D. Giger, J.C. Bazin, C. Kuster, T. Popa, M. Gross
Proceedings of IEEE ICME 2014 (Chengdu, China, July 14-18, 2014), pp. 1-6
Abstract
Eye contact is a critical aspect of human communication. However, when talking over a video conferencing system, such as Skype, it is not possible for users to have eye contact when looking at the conversation partner’s face displayed on the screen. This is due to the location disparity between the video conferencing window and the camera. This issue has been tackled by expensive high-end systems or hybrid depth+color cameras, but such equipment is still largely unavailable at the consumer level and on platforms such as laptops or tablets. In contrast, we propose a gaze correction method that needs just a single webcam. We apply recent shape deformation techniques to generate a 3D face model that matches the user’s face. We then render a gaze-corrected version of this face model and seamlessly insert it into the original image. Experiments on real data and various platforms confirm the validity of the approach and demonstrate that the visual quality of our results is at least equivalent to those obtained by state-of-the-art methods requiring additional equipment.
Overview
With the wide availability of broadband Internet, video conferencing
is becoming more and more popular both for professional
and private use, and gradually replacing traditional
audio calls. However when talking over a traditional video
conferencing system such as Skype or Apple’s FaceTime, conversation
partners do not have eye contact. Concretely, when
the camera is at the top of the screen, the users have the impression
that the conversation partner is looking down.
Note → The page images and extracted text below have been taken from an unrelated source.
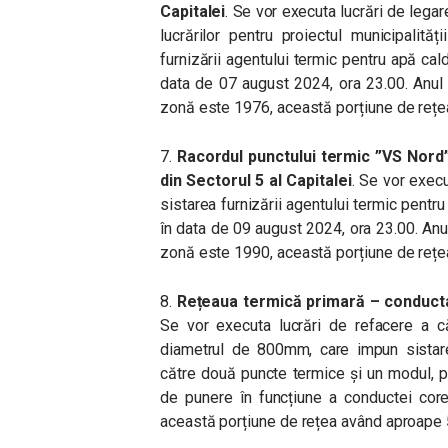
Capitalei
. Se vor executa lucrări de legar
lucrărilor pentru proiectul municipalită
furnizării agentului termic pentru apă ca
data de 07 august 2024, ora 23.00. Anul
zonă este 1976, această porțiune de rețe
7.
Racordul punctului termic ”VS Nord
din Sectorul 5 al Capitalei
. Se vor execu
sistarea furnizării agentului termic pentr
în data de 09 august 2024, ora 23.00. Anu
zonă este 1990, această porțiune de rețe
8.
Rețeaua termică primară – conducta 
Se vor executa lucrări de refacere a c
diametrul de 800mm, care impun sistarea
către două puncte termice și un modul, p
de punere în funcțiune a conductei cor
această porțiune de rețea având aproape 5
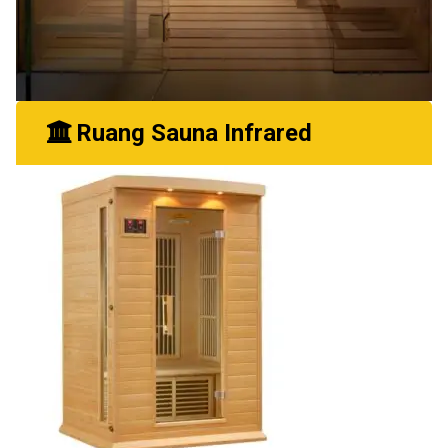
Ruang Sauna Infrared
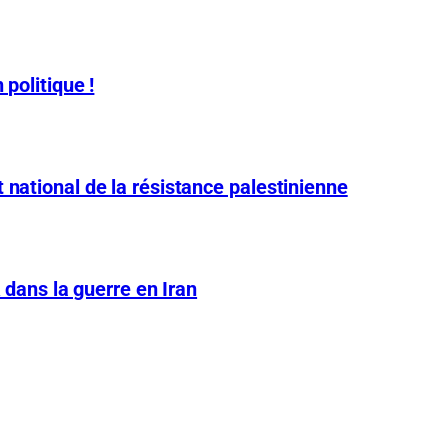
 politique !
 national de la résistance palestinienne
A dans la guerre en Iran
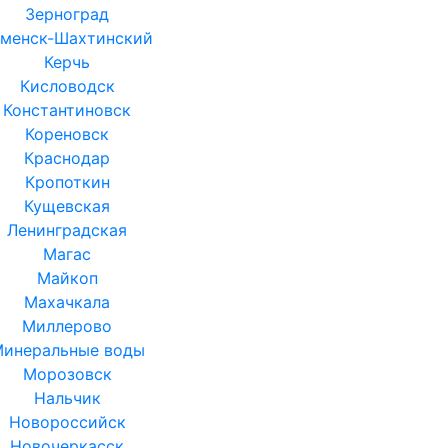
Зерноград
аменск-Шахтинский
Керчь
Кисловодск
Константиновск
Кореновск
Краснодар
Кропоткин
Кущевская
Ленинградская
Магас
Майкоп
Махачкала
Миллерово
инеральные воды
Морозовск
Нальчик
Новороссийск
Новочеркасск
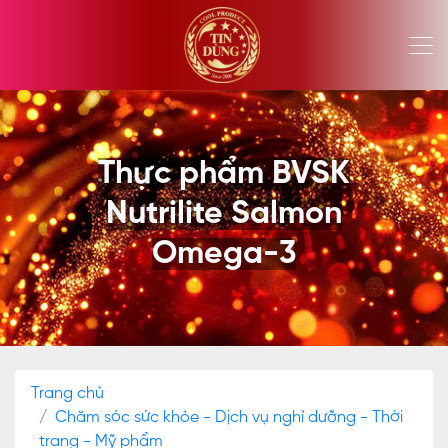
Thực phẩm BVSK
Nutrilite Salmon
Omega-3
Trang chủ
Chăm sóc sức khỏe - Dịch vụ nghỉ dưỡng - Thời
trang - Mỹ phẩm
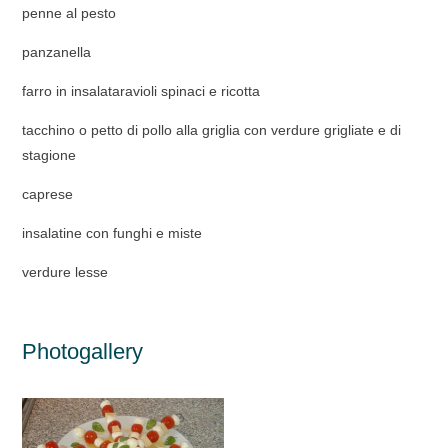
penne al pesto
panzanella
farro in insalataravioli spinaci e ricotta
tacchino o petto di pollo alla griglia con verdure grigliate e di
stagione
caprese
insalatine con funghi e miste
verdure lesse
Photogallery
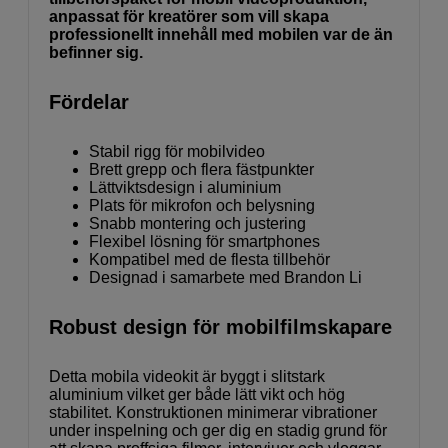
anpassat för kreatörer som vill skapa
professionellt innehåll med mobilen var de än
befinner sig.
Fördelar
Stabil rigg för mobilvideo
Brett grepp och flera fästpunkter
Lättviktsdesign i aluminium
Plats för mikrofon och belysning
Snabb montering och justering
Flexibel lösning för smartphones
Kompatibel med de flesta tillbehör
Designad i samarbete med Brandon Li
Robust design för mobilfilmskapare
Detta mobila videokit är byggt i slitstark
aluminium vilket ger både lätt vikt och hög
stabilitet. Konstruktionen minimerar vibrationer
under inspelning och ger dig en stadig grund för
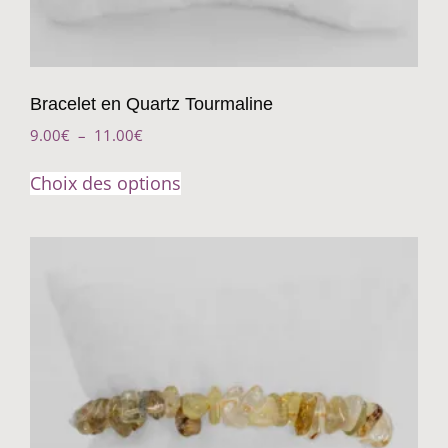
Bracelet en Quartz Tourmaline
9.00
€
–
11.00
€
Choix des options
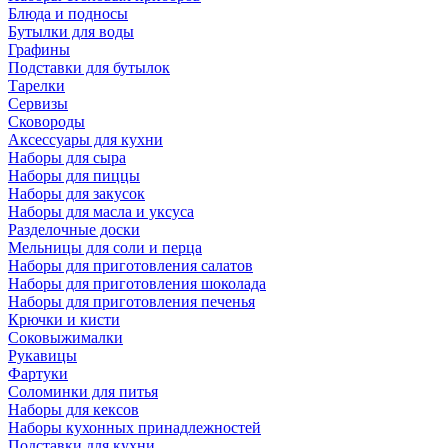
Блюда и подносы
Бутылки для воды
Графины
Подставки для бутылок
Тарелки
Сервизы
Сковороды
Аксессуары для кухни
Наборы для сыра
Наборы для пиццы
Наборы для закусок
Наборы для масла и уксуса
Разделочные доски
Мельницы для соли и перца
Наборы для приготовления салатов
Наборы для приготовления шоколада
Наборы для приготовления печенья
Крючки и кисти
Соковыжималки
Рукавицы
Фартуки
Соломинки для питья
Наборы для кексов
Наборы кухонных принадлежностей
Подставки для кухни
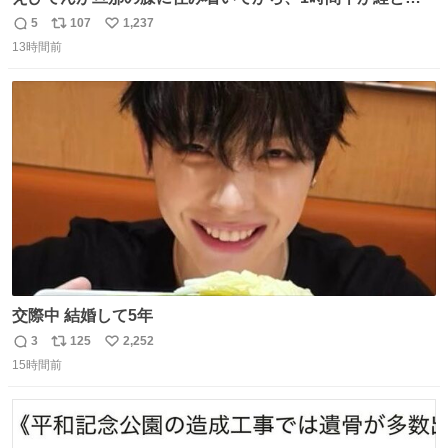
としている。 えびてんはもう永住の意を固めており、持ち
5
107
1,237
返
リ
い
込んだおやつを所定の場所に置くなどしている。
13時間前
信
ポ
い
数
ス
ね
ト
数
数
交際中 結婚して5年
3
125
2,252
返
リ
い
15時間前
信
ポ
い
数
ス
ね
ト
数
数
In this work, we present a practical gaze correction system
that relies on only a single camera, and thus can be used on a
variety of platforms ranging from desktop computers to laptops
and from professional video-conferencing systems to tablets.
In the absence of any geometric information and with only one
view available, our method fits a generic template to the image
in real-time, preserving the facial expression of the participant,
and uses this geometric proxy to synthesize a gaze corrected
version of the head that is then transferred seamlessly into the
original image.
Results
Top: frames recorded during video conferencing. Bottom: Our real-time gaze correction result.